In reading through a post about a book that’s out about managing and living with data, there were some very interesting observations outlined. Things that are pretty apparent as you work through systems at companies with many different sources of information and raw data. The post was a book excerpt, from “Winning With Data” (Wiley).
If you think about it, it’s quite true that people are in a bit of an information battle right now. When you consider data use, data exporting, data importing, data subjects, GDPR, privacy regulations, even data ownership silos in a given company, you quickly see that wrangling the data needed to create information is quite the project. One of the recent trends is walling off data that is in a company. Not from a security standpoint (though that does seem to be improving a bit), but from a “this is mine, I’m responsible for it, and you can’t have it” take-your-toys-home-and-leave-my-sandbox point of view.
This partially comes from the massive data agreements that are now in place to support things like privacy policies and the GDPR. They instill responsibility for data abuse and apply rules and management requirements that can get incredibly difficult to provide for once the data loses the control of the department that found it in the first place, so they hold on more tightly. But it also comes from the fact that there are so many platforms in play at the moment. Cosmos DB, DynamoDB, SQL Server, all of the different data platforms and processing systems.
People will build out a series of systems that “touch” their data, get it just the way they want it, then lock it down. Rather than share the raw information or even findings in a reusable way (because that can get really difficult to do), it’s buttoned up and controlled.
All of this – from the legal controls to the ownership to managing that information – leads to data deserts a bit – or bread lines. It’s a great analogy.

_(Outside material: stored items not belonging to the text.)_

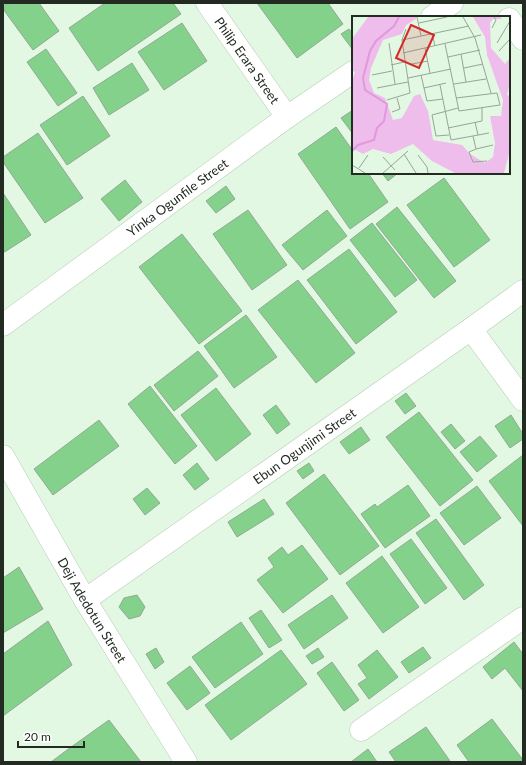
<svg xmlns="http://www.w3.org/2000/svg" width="526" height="765" viewBox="0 0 526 765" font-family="Lato,sans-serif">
  <rect width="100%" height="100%" fill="#e2f8e3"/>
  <g fill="#84d18c" stroke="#93a894">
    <polygon points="8,3 39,3 59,31 33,50 3,9 3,6"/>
    <polygon points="105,3 173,3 181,14 98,71 69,28"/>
    <polygon points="257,3 328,3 343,24 297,58"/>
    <polygon points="182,23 207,61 164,90 138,52"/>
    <polygon points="349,29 353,34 353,50 341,34"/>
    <polygon points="46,49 77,93 58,106 27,62"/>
    <polygon points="132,63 149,90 109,115 93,88"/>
    <polygon points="83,96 110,136 67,165 40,125"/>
    <polygon points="353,110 353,134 341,118"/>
    <polygon points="336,127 353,151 353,173 368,173 388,202 350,229 298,154"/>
    <polygon points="38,133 83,198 45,223 3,162 3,157"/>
    <polygon points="382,173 398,173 388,181"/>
    <polygon points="444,178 490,240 454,267 407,205"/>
    <polygon points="125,180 142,202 119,221 101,199"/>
    <polygon points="226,186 235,199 216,213 206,201"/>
    <polygon points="3,193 31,235 3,253"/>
    <polygon points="397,207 456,281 434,298 376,224"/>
    <polygon points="248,210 287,265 252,290 213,234"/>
    <polygon points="327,210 347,236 303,270 282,245"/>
    <polygon points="372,223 417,280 395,297 350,240"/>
    <polygon points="182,234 242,311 199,344 139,267"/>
    <polygon points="349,249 397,312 356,344 307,280"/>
    <polygon points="298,280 355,353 316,383 258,310"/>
    <polygon points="246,315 277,357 234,388 204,346"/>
    <polygon points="198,351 218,376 174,411 154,385"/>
    <polygon points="150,386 197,446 175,464 128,404"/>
    <polygon points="216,388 251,434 216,461 181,415"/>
    <polygon points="406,393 416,406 405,414 395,401"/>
    <polygon points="276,405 290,424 277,434 263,415"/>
    <polygon points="419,412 473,480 440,506 386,437"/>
    <polygon points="511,415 523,434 523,439 510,448 495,426"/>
    <polygon points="99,420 119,446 53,495 34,469"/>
    <polygon points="451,424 465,441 455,449 441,432"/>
    <polygon points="361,427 370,440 349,454 340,442"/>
    <polygon points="480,436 497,456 477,472 460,452"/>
    <polygon points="523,455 523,526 489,481"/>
    <polygon points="197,463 209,479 195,490 183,475"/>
    <polygon points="309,463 314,471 303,479 297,471"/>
    <polygon points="324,474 379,546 340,575 286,503"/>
    <polygon points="408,485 430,516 385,548 361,514 375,504 377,507"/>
    <polygon points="477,486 501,518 464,545 440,513"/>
    <polygon points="147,488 160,503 145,515 133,499"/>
    <polygon points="264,499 274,514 237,537 228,522"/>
    <polygon points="436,519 484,585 464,600 416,533"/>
    <polygon points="411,539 447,588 425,604 390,554"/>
    <polygon points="302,545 328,579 283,613 257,580 274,567 268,558 282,547 288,555"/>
    <polygon points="382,556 419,607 383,633 346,583"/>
    <polygon points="19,567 43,609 3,633 3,578"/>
    <polygon points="137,595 145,607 140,616 129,619 119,607 124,598"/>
    <polygon points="332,595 348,618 304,649 288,625"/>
    <polygon points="261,610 282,640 269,648 249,618"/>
    <polygon points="48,621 72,665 3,716 3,654"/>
    <polygon points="241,622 263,654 215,688 192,657"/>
    <polygon points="514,642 523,654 523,691 505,668 492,679 483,667"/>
    <polygon points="423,647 431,658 409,673 401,662"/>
    <polygon points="156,648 164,662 155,669 146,654"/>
    <polygon points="318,648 324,657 312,664 306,656"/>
    <polygon points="281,650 307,684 231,740 205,705"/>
    <polygon points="377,650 398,677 369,699 358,684 367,678 358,665"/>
    <polygon points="332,662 359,700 344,711 317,673"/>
    <polygon points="190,666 210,693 187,710 167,683"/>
    <polygon points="492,719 523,760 523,762 469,762 457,745"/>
    <polygon points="109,720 141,762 51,762 67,750"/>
    <polygon points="426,727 450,761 396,762 389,752"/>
    <polygon points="368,749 377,762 351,762"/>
  </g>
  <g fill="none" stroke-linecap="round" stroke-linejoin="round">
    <defs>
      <g id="minor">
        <path id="s1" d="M207,3l80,114"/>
        <polyline points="432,17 452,3"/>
        <polyline points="509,19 523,39"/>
        <path id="s2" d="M3,325l284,-208 66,-45"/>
        <polyline points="471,329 523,400"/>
        <path id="s3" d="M3,456l82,144 101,162"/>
        <path id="s4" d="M85,600l386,-271 52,-38"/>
        <polyline points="361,730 523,618"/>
      </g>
    </defs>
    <use href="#minor" stroke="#b7cdb8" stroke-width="23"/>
    <use href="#minor" stroke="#fff" stroke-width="22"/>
  </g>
  <g text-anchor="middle" stroke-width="3.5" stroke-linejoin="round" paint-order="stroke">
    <g font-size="13" fill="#222a22" stroke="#fff">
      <text dy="5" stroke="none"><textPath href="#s1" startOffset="70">Philip Erara Street</textPath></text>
      <text dy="5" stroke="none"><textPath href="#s2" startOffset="216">Yinka Ogunfile Street</textPath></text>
      <text dy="5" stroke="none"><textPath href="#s4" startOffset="268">Ebun Ogunjimi Street</textPath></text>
      <text dy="5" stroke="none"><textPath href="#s3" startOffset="178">Deji Adedotun Street</textPath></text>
    </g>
  </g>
  <g transform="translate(352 16)">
    <rect width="158" height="158" fill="#e2f8e3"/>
    <path d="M16,1h48v2l-10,6 -4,9 -19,6 -12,28 -2,12 5,13 11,5 8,22 9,-2 12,-22 6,-2 8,17 5,29 29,5 8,9 15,9 8,-6 2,-14 -5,-27h11l2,-16 -16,-45 -2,-18 -12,-20h27l2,2h-9l-3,4 1,25 14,16 5,-6v24l-3,13 3,1v54l-6,23h-49l-23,-12 -19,-17 -22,10 -18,-5 -10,5 -11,-6v-66l3,-10 -3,-2v-31z" fill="#eebdeb"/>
    <path fill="none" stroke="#e198dd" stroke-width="2" d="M0,135l6,-6 16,-5 3,-12 7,-7 3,-17 -22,-14 -2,-12 7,-27 6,-10 18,-15 5,-9"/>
    <path fill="none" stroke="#95a696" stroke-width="1" d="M65,1l4,19M111,1l12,21 16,55M67,7l28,-6M140,12l4,-8 -2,-3M80,17l3,13M50,24l67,-14M37,27l6,41M145,27l13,-22M93,28l14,67 41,-6 -3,-12 -41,5M73,32l5,25M147,35l11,-12M51,37l78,-18M109,38l5,28M96,41l32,-7M60,48l16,-3M39,49l13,-3M112,52l19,-4M20,59l20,-4M69,59l6,26 16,-2M56,62l43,-9M102,68l32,-5M88,69l11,55 38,-7M25,72l31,-6M72,72l22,-5M35,84l23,-7 -8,-53 4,-11M40,96l8,-3 -3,-11M123,106l3,13M96,112l34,-7v-13M97,119l-13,1 -4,-21 26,-7M121,120l3,13 17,-4M124,133l-7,3 4,10 14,-1M52,138l12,19M66,139l9,12 1,6M31,141l12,13M0,149l13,8M7,152l9,-13M31,157l25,-22"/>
    <path fill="#d62828" fill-opacity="0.15" stroke="#d62828" stroke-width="2" d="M59,9l23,10 -15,33 -23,-10z"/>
    <rect width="158" height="158" fill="none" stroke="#222a22" stroke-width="2"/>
  </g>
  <rect width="526" height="765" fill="none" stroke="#222a22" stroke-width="8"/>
  <path d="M18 741v6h66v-6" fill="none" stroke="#222a22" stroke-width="2"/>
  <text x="24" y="741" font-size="12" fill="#222a22" stroke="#ffffff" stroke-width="3" paint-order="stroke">20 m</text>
</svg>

Then you end up with this (from the post): “Overly delayed by the strapped data team and unable to access the data they need from the data supply chain, enterprising individual teams create their own rogue databases. These shadow data analysts pull data from all over the company and surreptitiously stuff it into database servers under their desks. The problem with the segmented data assembly line is that errors can be introduced at any single step.“
It’s very clearly a trend in the systems that are being built out. The thirst for information is beginning to outweigh the risks associated with not getting it absolutely right. Decisions have to be made, data has to be used. More information is needed.
Personally, I think it’s a key challenge facing data folks right this minute. Managing the flow of information into and through organizations is a challenge, a risk and a critical target that needs to be addressed. Everywhere you look people are busy. Busy working around the “right” thing to do with their information, and busy getting their stuff done with what bread (or data) they can find to get the answers. Any answers. The accessibility of resources, from Office 365’s shared data environments, to local databases and spreadsheets, to cloud databases (and data sources and data manipulation), it’s all there, easy to get ahold of, not so easy to make sure things are being done correctly.
Data discovery tools are starting to appear (there are cloud-based services that can monitor looking for personally identifiable information in files on the network, there are tools you can use to work through your SQL Server and look for private information, etc.), but we need to be thinking about comprehensive ways of helping people address their data-lust.
We’ve moved on from storing it all – accessing it all – now it’s all about devouring it all.